People act in initiative order, spending their AP until they have none or wish to discard remaining AP.

Actions

Attack: 2-5 AP

Attacking costs a variable amount of AP depending on the weapon and attack type. Most attacks are 2 AP, although bursts and melee weapon power attacks or flurries of blows cost distinctly more.
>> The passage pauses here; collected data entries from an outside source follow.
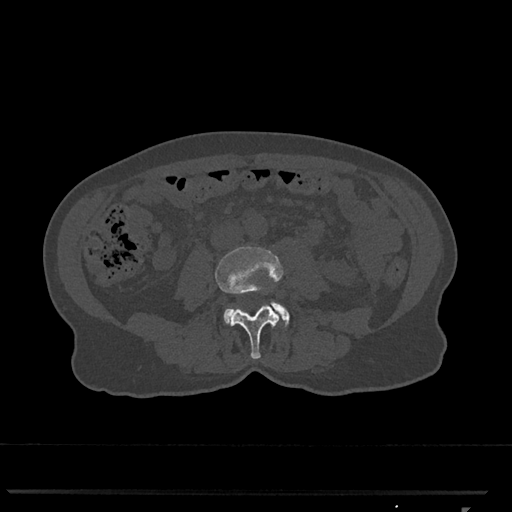
CT including the spine, one axial slice. Slice 252 of 793 in the series (ordered by position). Reconstruction kernel Br40s/3. 120 kVp. Bone window (W 1800 / L 400 HU). 0.5 mm slice thickness. 512 × 512 image matrix, field of view 380 × 380 mm. Female patient, age 62 years. From the clinical record (not read from this slice): primary cancer: renal.
Outlined on this slice (semi-automatic segmentation, software-assisted and operator-edited):
- L3 vertebra: bounding box <215,246,283,359> (left, top, right, bottom; pixels)
- L4 vertebra: <224,301,289,326>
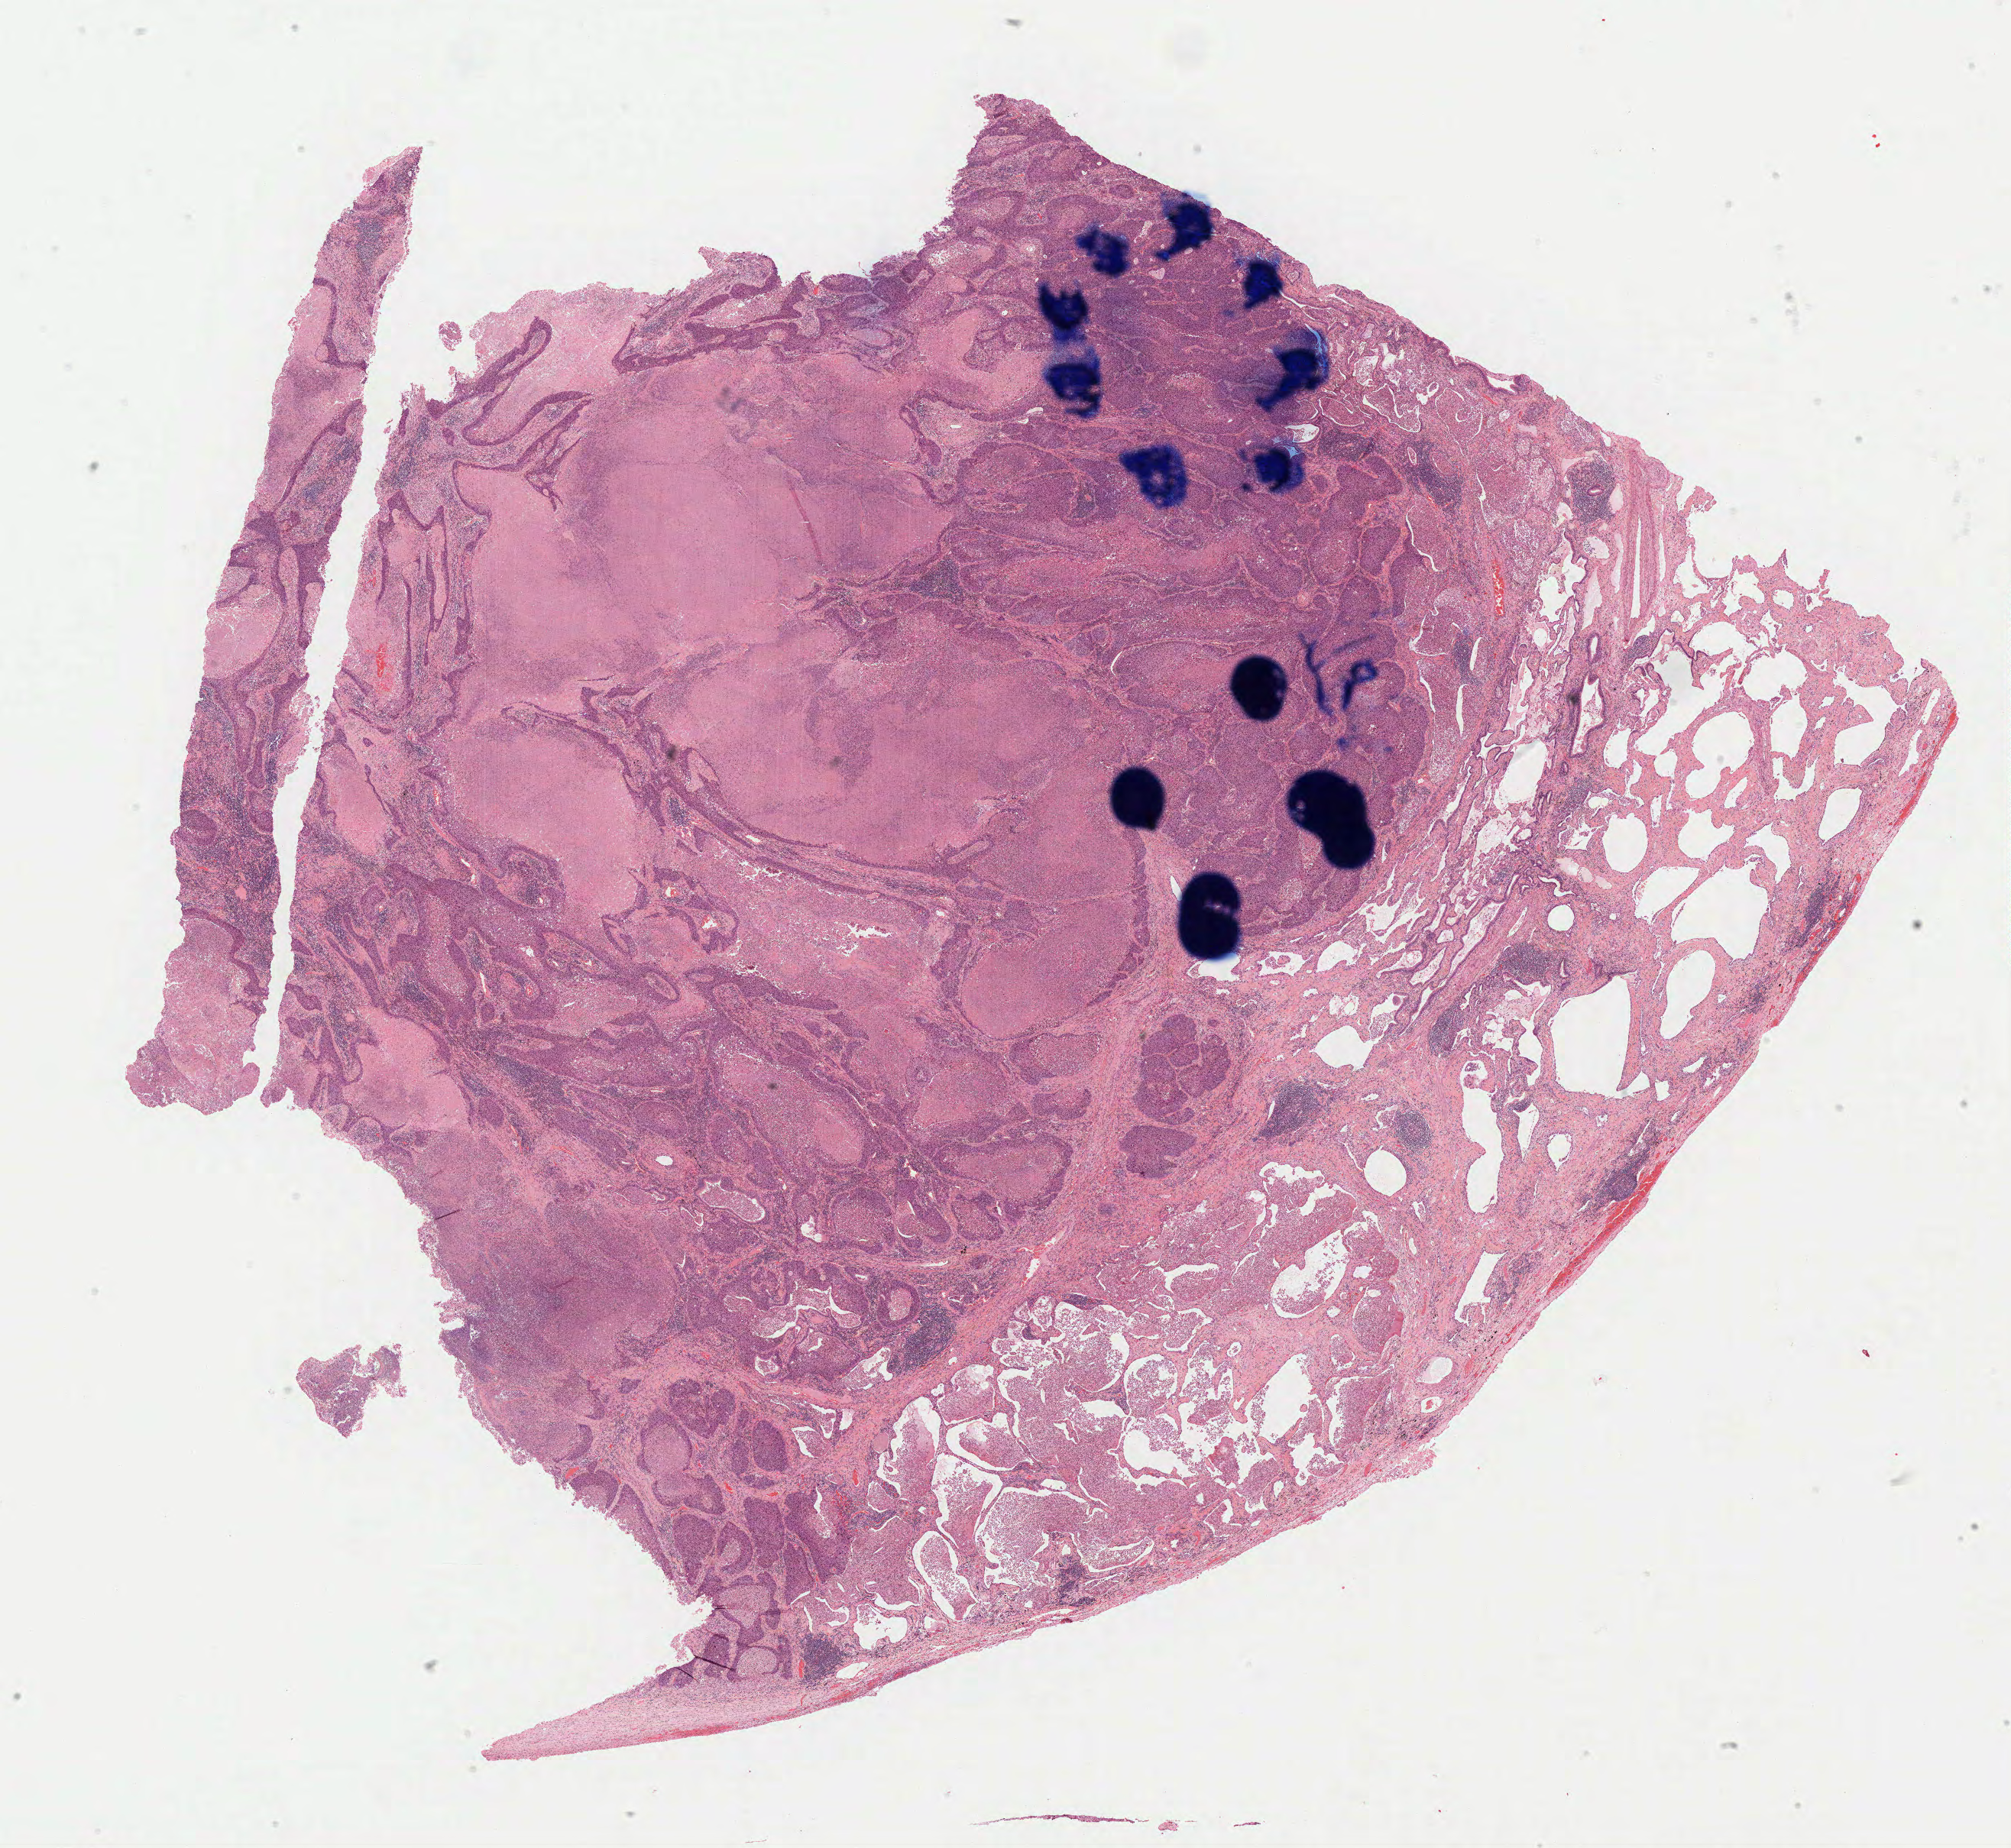
H&E whole-slide image, low-resolution overview of the scanned area, about 21.2 x 19.5 mm (slide scanned at 40x); formalin-fixed paraffin-embedded (FFPE) diagnostic section; primary tumour sample from the lung. Male, age 65 years at initial diagnosis.
Histologic diagnosis: Squamous cell carcinoma, NOS. AJCC pathologic stage: IB.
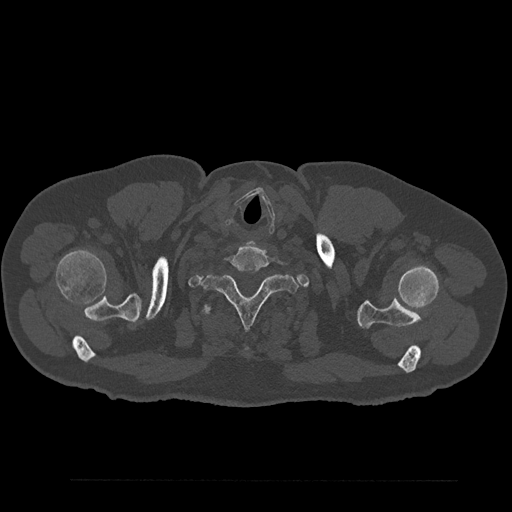
CT including the spine, one axial slice. Slice 755 of 797 in the series (ordered by position). Reconstruction kernel Br40s/3. Bone window (W 1800 / L 400 HU). 0.5 mm slice thickness. 512 × 512 image matrix, field of view 430 × 430 mm. Male patient, age 61 years. From the clinical record (not read from this slice): primary cancer: prostate.
Structures marked on this image (semi-automatically segmented with operator editing):
- T1 vertebra: box from (x=202, y=274) to (x=298, y=328) px
- T2 vertebra: (x=201, y=303)–(x=294, y=351)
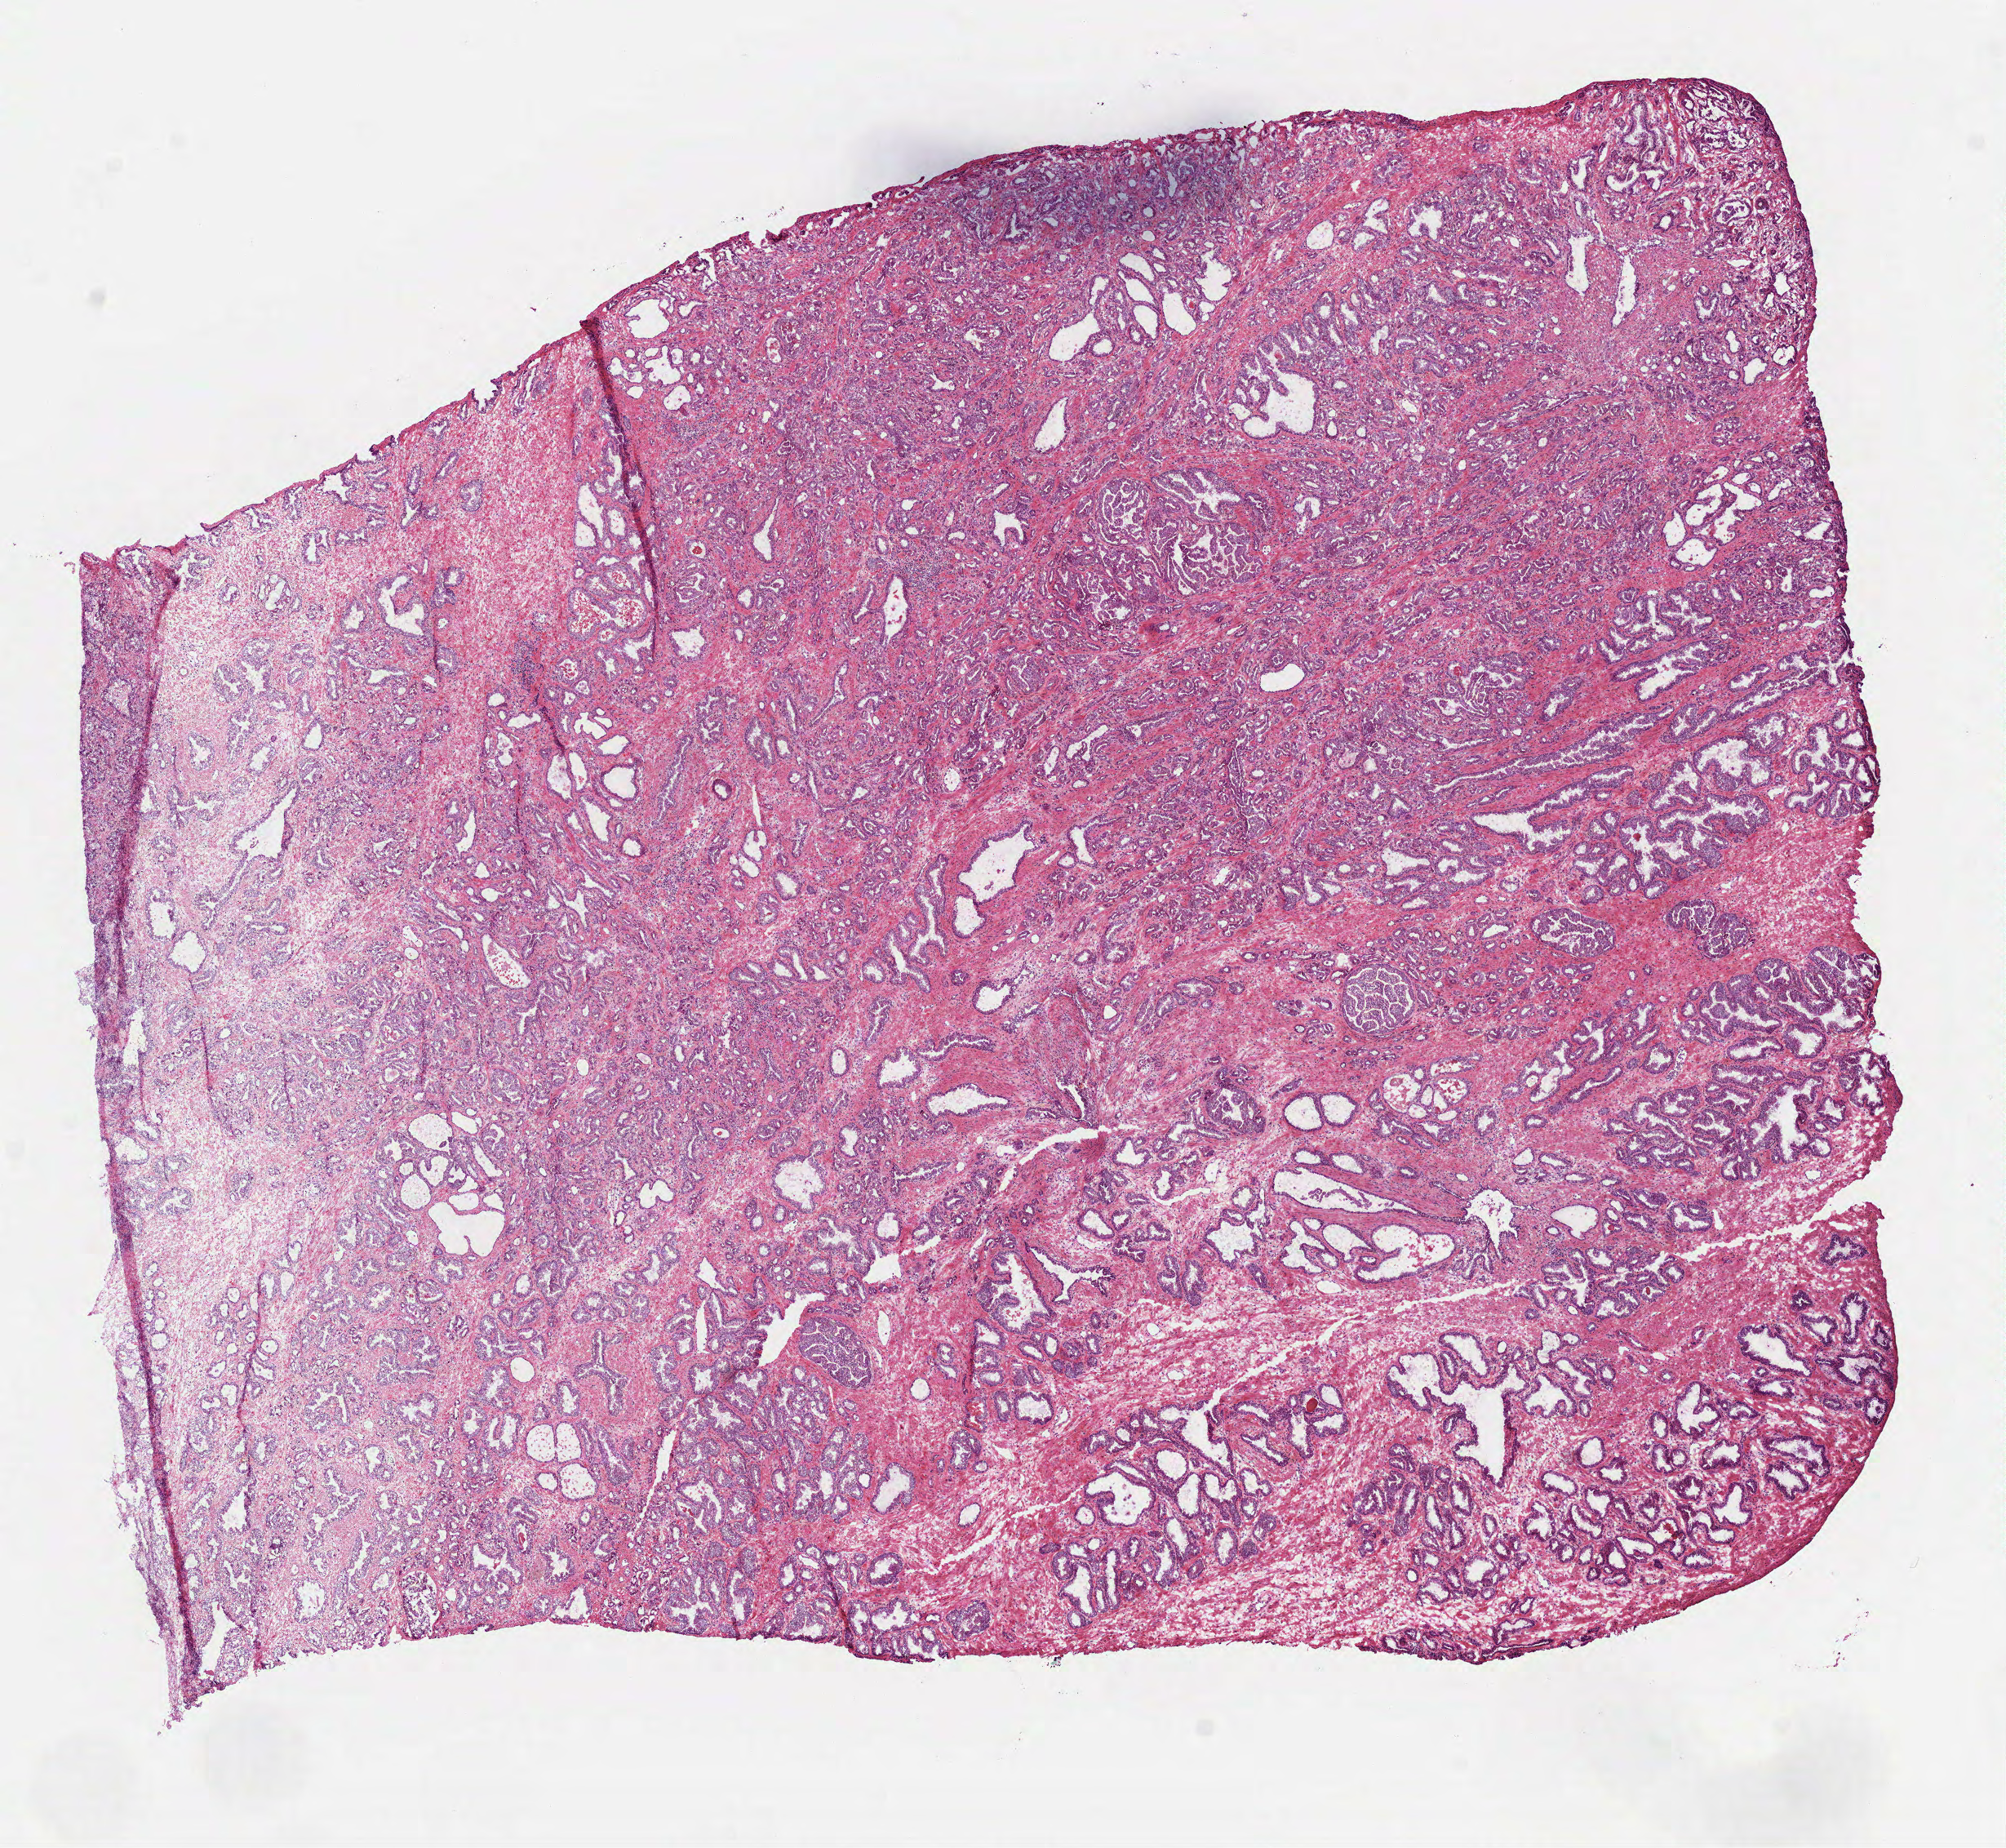
Hematoxylin and eosin (H&E) stained whole-slide image, shown as a low-resolution overview of the whole scanned area (about 9.9 x 9.1 mm, acquisition: 40x scan); frozen section from the bottom of the tissue portion; sample: primary tumour, prostate. Patient: male, age at initial diagnosis 52 years. Gleason score: 7 (4+3). Composition of this section per pathologist review: tumour cells 60%, tumour nuclei 60%, normal cells 25%, stromal cells 15%, necrosis 0%.
Lymph nodes positive (case pathology): 0 of 4 examined. Laterality: bilateral. Pathologic diagnosis: Acinar cell carcinoma (prostate gland).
Draw/Holster Weapon: 1-5 AP

Drawing or holstering a weapon costs 1 AP for a pistol or small melee weapon (such as a knife or riot baton), 2 AP for a rifle or larger melee weapon (sword), and 5 AP for a heavy weapon such as a gatling gun or assault cannon.

Reloading: 1-5 AP

Reloading an empty weapon costs 1-5 AP depending on its magazine type, but normally costs 2 AP. Most weapons reload via magazine, but some reload a single round per reload (such as shotguns).

Dodge: 1 AP

Dodging allows you to roll your Fight to defend against a single attack with a TN of the enemy's (Fight + 3), each success reducing a Fight success from the enemy's attack. Although dodging is often less efficient than disengaging, it does not penalize your own actions.

Disengage: 2 AP

Finding cover allows you to roll your Sneak (with a TN of the enemy's Fight + 3) to defend against all incoming attacks by disengaging and moving to a safe location. Each success reduces a Fight success from an incoming attack. Disengaging is, unlike dodging, applied to all incoming attacks. However, a disengaging character halves his own attack pools (round down), making his fire much less accurate.

Overwatch: 1 AP + Action

Overwatch is used to save AP to use later. An overwatching character may interrupt, at any moment, the turn of another character with lower initiative to perform an action.

Resolution

The difficulty of any attack roll is normally (Fight + 3) for melee weapons. For ranged weapons it is (Fight + 1) at short range, (Fight + 3) for medium range, (Fight + 5) at long range, and (Fight + 7) at extreme range. If an attack succeeds and its target has any HP left, it does HP damage. If a character has no HP left, it does health damage instead.

An attack deals a default of 1 HP damage, +1 if it's an area of effect attack (such as a grenade). Bursts deal additional HP damage, +1 for short bursts, +2 for long bursts, and +3 for sustained bursts. Melee attacks, out of game balance (and also because have you seen any action movie ever?) deal an additional +2 HP damage.

If an attack deals health damage, it deals the damage listed in its sheet. Unarmed attacks always deal only 1 health damage. Bring a weapon.